What really works is when Liv eats the brains of a deceased (who often arrive as an unsolved murder case) she not only gets glimpses of their memories (which can be used to help solve the murders (helped along with the oblivious, but brilliant Detective Clive Babineaux (Malcolm Goodwin), who believes Liv is some kind of psychic), but she also takes on their personalities– intertwined with her own personality. That last part is the major hook that makes each show entertaining in so many ways. For example, there’s an especially poignant storyline where a friend of Liv dies in a skydiving accident, and after eating her brain, she finds a new (albeit temporary) zest for life she once had but had lost since she had become a zombie.
Liv eats the brain of an alcoholic, and she goes on a binge. Liv eats the brain of a narcissistic asshole, and she becomes one. All the while, Dr. Ravi knows what’s going on (and knows what’s probably going to happen whenever Liv eats any particular brain, but doesn’t stand in the way because he knows it will likely help solve a crime) and Detective Babineaux is always thrown for a loop by her seemingly schizophrenic behavior– but just chocks it up to Liv being a slightly weirdo psychic.

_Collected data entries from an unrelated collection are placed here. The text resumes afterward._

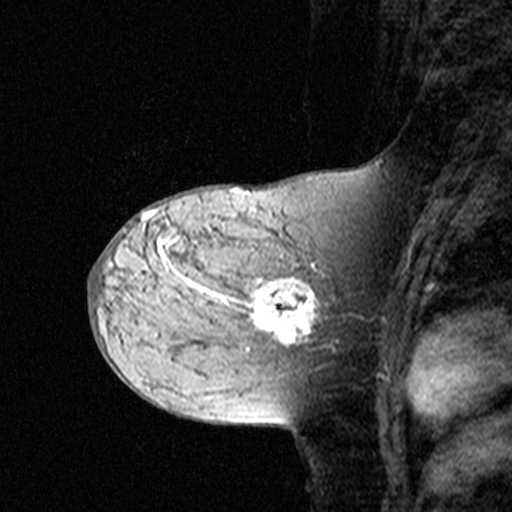
Breast MRI (dynamic contrast-enhanced), one sagittal slice; dynamic contrast-enhanced study with each time point stored as its own series, time point 2 of 3 at this slice position (early post-contrast, ordered by acquisition time); 1.5 T; TE 4.5 ms, TR 11 ms; 512 × 512 image matrix, field of view 200 × 200 mm. Female patient, age 44 years. Case-level facts recorded for this patient, not image findings: setting: breast cancer imaged before/during neoadjuvant chemotherapy; receptor status: triple-negative.
Structures marked on this image (semi-automatically segmented with operator editing):
- analysis volume of interest (the breast-tissue region the enhancement analysis was run in; not a lesion): box from (x=142, y=208) to (x=349, y=363) px
- tumour enhancement mask (voxels above the 90 % enhancement threshold inside the analysis volume of interest): (x=142, y=210)–(x=317, y=345)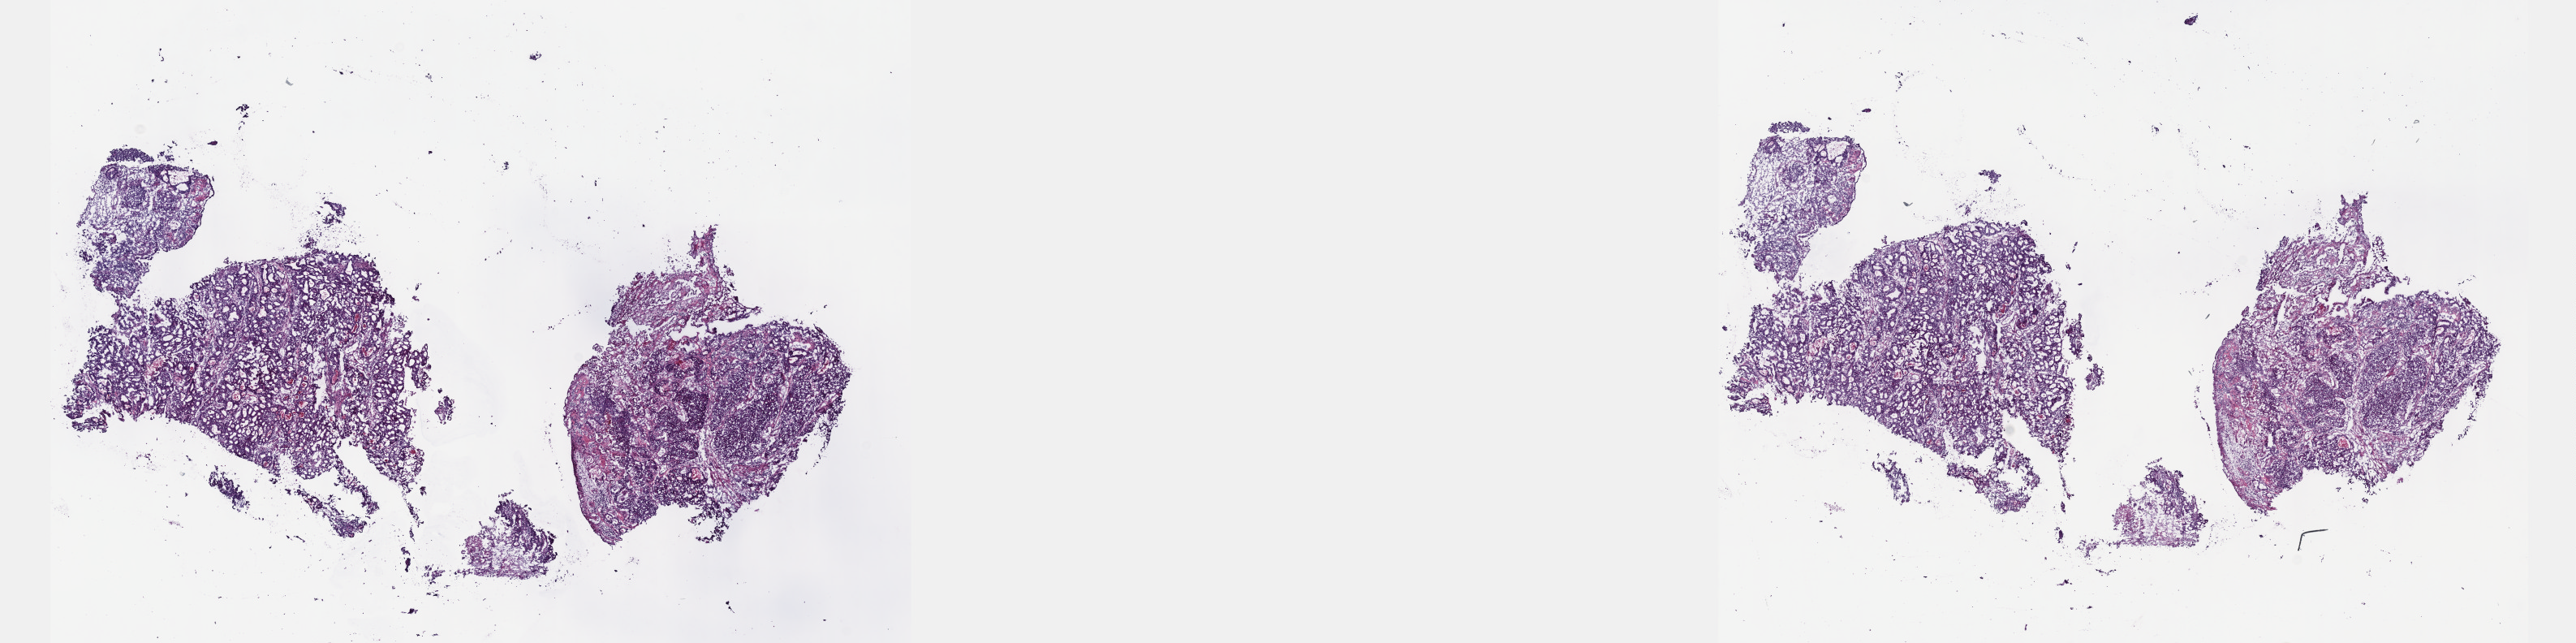
Whole-slide histology image, H&E — shown as a low-resolution overview of the whole scanned area (about 25.7 x 6.4 mm, slide scanned at 40x), frozen section from the top of the tissue portion, bile duct, primary tumour sample. Patient: female, age at initial diagnosis 72 years. Histologic grade: G3 (poorly differentiated). Slide review estimates, as recorded: tumour cells 60%, tumour nuclei 70%, normal cells 0%, stromal cells 40%, necrosis 0%. Infiltration values recorded for this section: lymphocyte infiltration 0%, monocyte infiltration 0%, neutrophil infiltration 0%.
• AJCC pathologic stage: I (7th edition)
• diagnosis: Cholangiocarcinoma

Liv’s love life is in shambles, especially as it pertains to her on-again off-again relationship with Major, who slowly begins to put together the pieces of the mystery surrounding Liv and a series of bad guys.
There are a bunch of bad guys of course, the main baddy played by the charming Dave Anders as Blaine DeBeers, who pre-zombie dealt in illicit drugs, and now all-zombie deals in illicit brains. And because the brains carry the memories of the previous owners, some brains can become much more valuable, like the brains of, oh… say… a former astronaut. And of course there’s a big bad corporation involved.
If you want The Walking Dead gore, you will be disappointed. While there is spraying blood, and obvious amputation and decapitations, this all happens off camera. But really, if that’s all I ever want in a zombie flick, I have a hundred (generally very bad) ones to choose from. iZombie is not a wimpy kid’s show. It’s smart, the dialogue is pithy, and the story moves along at breakneck speed. At least that’s how it felt when I binge watched it. So much happens in the first season. It makes me glad Season 2 has been picked up.
Give it a few episodes. That’s what it took me to get into the rhythm of the show. With that rhythm, like a great song, you start anticipating stuff to come, and when you get surprised with something that is even a bit out-of-left-field (that might make you do a WTF), you’ll more than likely do a satisfying nod than an eye roll.